Page last updated at 12:13 GMT, Monday, 20 July 2009 13:13 UK

Burnham under fire on flu advice

Computer with a swine flu sign
A terminal reserved for the flu helpline at an NHS Direct call centre

Health Secretary Andy Burnham will outline plans for a swine flu advice service later amid criticism government in-fighting delayed its launch.

MPs will be updated on the National Pandemic Flu Service in England which is due to go live on Thursday.

The Liberal Democrats say government departments' in-fighting led to the hotline being launched six months late.

Speaking to the BBC, Mr Burnham denied that conflicting advice had been issued to pregnant women over swine flu.

FROM THE TODAY PROGRAMME

Some reports said that women should even consider not getting pregnant, but the minister denied this.

Mr Burnham told the BBC's Today programme: "The advice has not changed."

He said people should reconsider unnecessary travel and being in very crowded places.

"This advice applies particularly to those groups at greater risk of contracting the virus. Obviously, people in pregnancy are in that group."

But he said the advice was "not hard and fast" and said people should use their own judgement and get on with their lives and enjoy the summer.

Seeking advice

HAVE YOUR SAY
I'm not worried - I have it. So does my girlfriend. And, frankly, it's no big deal
Dan Dover

The aim of the new flu service, which will include a hotline and internet advice, is to help relieve the pressure on frontline NHS staff.

Other parts of the UK may join the service at a later stage if they feel the need.

GPs, although warning it needed to be well funded, welcomed the FluLine phone and internet advice.

But the Lib Dems say documents obtained under the Freedom of Information Act reveal that the Treasury was expected to approve the scheme in June last year, but did not do so until December.

A number of email exchanges between the Treasury and the Department of Health showed discussions of costs and timings, the party said.

Not only is this putting an additional burden on GPs, but the government is having to use tax-payers' money to cover the cost of setting up an interim service
Norman Lamb
Lib Dem health spokesman

Lib Dem health spokesman Norman Lamb said "Whitehall in-fighting" meant GPs were having to cope with "a large number of calls that should have been directed to a national FluLine".

"It is incredibly frustrating that the national flu strategy is inevitably being undermined because this central plank is not in place," he said.

"Not only is this putting an additional burden on GPs, but the government is having to use taxpayers' money to cover the cost of setting up an interim service which should not have been necessary in the first place."

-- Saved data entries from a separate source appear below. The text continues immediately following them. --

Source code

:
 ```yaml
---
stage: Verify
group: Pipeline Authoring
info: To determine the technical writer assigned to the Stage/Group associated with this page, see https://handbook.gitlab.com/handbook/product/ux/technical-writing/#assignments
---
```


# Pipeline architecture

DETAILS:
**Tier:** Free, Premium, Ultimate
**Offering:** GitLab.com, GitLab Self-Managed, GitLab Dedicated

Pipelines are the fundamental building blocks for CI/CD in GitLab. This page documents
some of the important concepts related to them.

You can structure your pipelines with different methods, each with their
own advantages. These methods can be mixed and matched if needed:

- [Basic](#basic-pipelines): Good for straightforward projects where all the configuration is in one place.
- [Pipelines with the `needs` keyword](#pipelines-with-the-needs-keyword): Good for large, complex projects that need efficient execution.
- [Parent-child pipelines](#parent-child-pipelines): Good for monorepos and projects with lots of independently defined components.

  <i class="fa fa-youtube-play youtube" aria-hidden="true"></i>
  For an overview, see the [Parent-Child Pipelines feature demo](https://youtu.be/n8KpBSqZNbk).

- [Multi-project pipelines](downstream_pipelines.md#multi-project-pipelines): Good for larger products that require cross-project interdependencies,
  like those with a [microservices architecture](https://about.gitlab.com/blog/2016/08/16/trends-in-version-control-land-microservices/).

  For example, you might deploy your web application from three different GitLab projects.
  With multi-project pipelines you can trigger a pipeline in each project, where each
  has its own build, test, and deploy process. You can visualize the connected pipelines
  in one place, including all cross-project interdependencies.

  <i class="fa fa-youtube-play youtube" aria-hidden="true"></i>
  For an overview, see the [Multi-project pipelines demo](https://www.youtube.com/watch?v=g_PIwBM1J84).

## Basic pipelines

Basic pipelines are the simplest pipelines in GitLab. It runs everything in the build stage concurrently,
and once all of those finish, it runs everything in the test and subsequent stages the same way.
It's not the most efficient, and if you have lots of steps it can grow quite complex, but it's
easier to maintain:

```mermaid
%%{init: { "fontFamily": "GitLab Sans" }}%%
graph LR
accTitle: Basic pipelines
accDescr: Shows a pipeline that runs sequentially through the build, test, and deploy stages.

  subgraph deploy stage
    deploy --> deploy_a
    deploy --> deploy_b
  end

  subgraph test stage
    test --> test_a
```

Responding to the criticism, a Department of Health spokesman said the scale of the flu service project meant it needed to be "rigorously tested".

"Launching without this could risk wasting taxpayers' money," he said.

Pregnant woman
The government has tried to clear up confusion over mothers-to-be advice

"Subject to final checks, the first release of the system will be in place at the end of this week and will further ensure the NHS is well placed to respond."

The health secretary earlier confirmed: "The flu service will be able to quickly diagnose people with swine flu and give them the opportunity to get anti-virals from local centres, meaning in turn that GPs' time will be freed up enabling them to deal with other illnesses," he said.

Mr Burnham stressed that swine flu had proved to be a mild virus in the vast majority of people.

"We are asking the NHS to pick up the extra pressure, but nothing has changed, and, as the World Health Organization has acknowledged, this country has some of the best plans to deal with it in the world.

"We couldn't be in a stronger position."

Twenty-nine people have now died in the UK after contracting swine flu - 26 in England and three in Scotland.

The government has warned that the number of deaths from the virus this winter in the UK could reach between 19,000 and 65,000.

However, during the 1999 to 2000 winter, seasonal flu deaths reached 21,000 and even during average winters there are normally anywhere between 6,000 to 8,000 deaths.